Engh’s group was focused on an older, less-studied section of the Morrison called the Salt Wash Member. Here, dinosaur bones are usually easy to spot. Over millions of years, the porous bones have soaked up heavy metals such as iron and uranium from the surrounding sandstone, turning them dark purple or brownish-red, Engh says. Paleontologists have always known the Salt Wash has much fossilized material as the Brushy Basin, but its landscape is much harder to access. “It’s much tougher terrain, an alternating series of hard sandstone benches and juniper and pinyon trees,” Foster says. The most visible fossils in the Salt Wash poke out of the exposed rock of cliff faces, which can be high-up and impossible to access for excavation. “The best you might get is a cross-section of a bone,” Foster says.
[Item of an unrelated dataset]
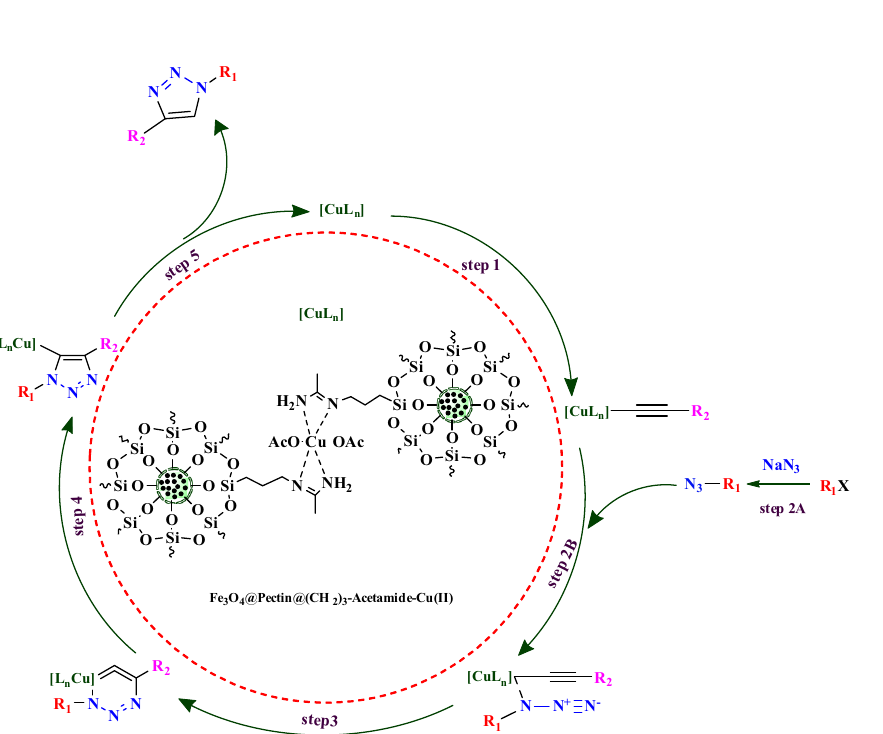
Figure 10. Plausible mechanism for synthesis of 1,2,3-triazole derivatives by Fe 3 O 4 @Pectin@(CH 2 ) 3 - Acetamide-Cu(II) NPs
Molly and Darla begin to take the bone down the gulch.
Molly and Darla begin to take the bone down the gulch. Matt Wedel

Fortunately, the Brachiosaurus humerus was on the ground, lying in what looked like loose dirt. After Engh and Wedel found it in May, they covered the bone up with some soil and brush, just in case another prospector came by and poached it. But they knew they had to remove the humerus before the winter, when freezing and thawing could splinter the bone to pieces. They returned with Foster in June, to begin excavation and figure out how to move the enormous bone.

Foster had come with his whole family: his wife, Hunt-Foster, and his kids, Ruby and Harrison. Luckily, nine-year-old Ruby had an idea. “She always wants to find a way to involve horses in everything,” Hunt-Foster says. The suggestion sounded like a joke, but it actually made sense. They didn’t have the money or the time to lift the bone out with a helicopter, and trying to lug it with people alone seemed a Sisyphian task. Foster turned to his museum’s gift shop manager, whose cousin had a pair of Clydesdale horses that love to pull heavy things.
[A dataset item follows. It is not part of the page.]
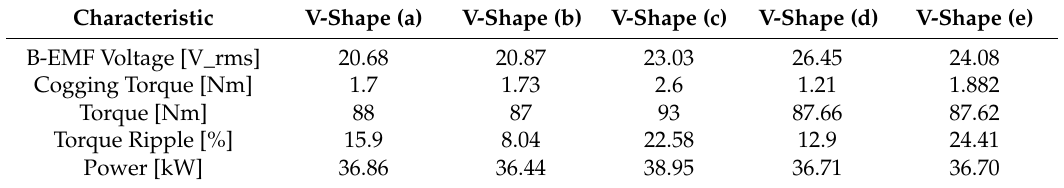
Figure 3. Back electromotive force voltage, cogging torque, and torque ripple according to notch position: ( a ) back electromotive force voltage; ( b ) cogging torque; ( c ) comparative analysis of torque ripple. Table 2. Comparative analysis of cogging torque and torque ripple according to notch position.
Darla and Molly hauling the 1,020 pound <em>Brachiosaurus</em> bone with ease.
Darla and Molly hauling the 1,020 pound Brachiosaurus bone with ease. Brian Engh

In October, armed with all the right permits and the horses Molly and Darla, the paleontologists were ready to move the bone. “It reminded me of Oceans Eleven,” Foster says. “Everybody had their specialty. We had a rope guy. We had the horse people.” They cocooned the fossil in strips of burlap dipped in plaster of Paris, to prevent any unwanted dents, and rolled it onto a utility trailer that was hitched to Molly and Darla. The trickiest part was maneuvering the bone out of the ravine: The group had to rig a winch and pulley so that the horses could drag the bone to a stable, higher ledge. The kids on site ran back and forth between the bone and the horses to shout commands. “It was a game of telephone, telling us when to pull and when to stop,” Foster says. “It was quite the operation.”

After several hours, right as the sun began to set, Molly and Darla finally pulled the bone out of the ravine and onto flat ground. They dragged it the last half-mile in a few minutes. “It was deeply satisfying to use two very large animals to pull out a piece of a truly titanic animal,” Wedel wrote on his blog. Engh is working on a documentary about the discovery, the first part of which can be viewed here. Though the bone has yet to go on official display at the Utah Field House, visitors can see it being prepared behind a window in the lobby. For more intrepid dinosaur fans, Engh recommends going straight to Dinosaur National Monument to see heaps of fossils that are partially exposed in the rock. These dinosaurs aren’t meant to be excavated, so don’t bother bringing your Clydesdales.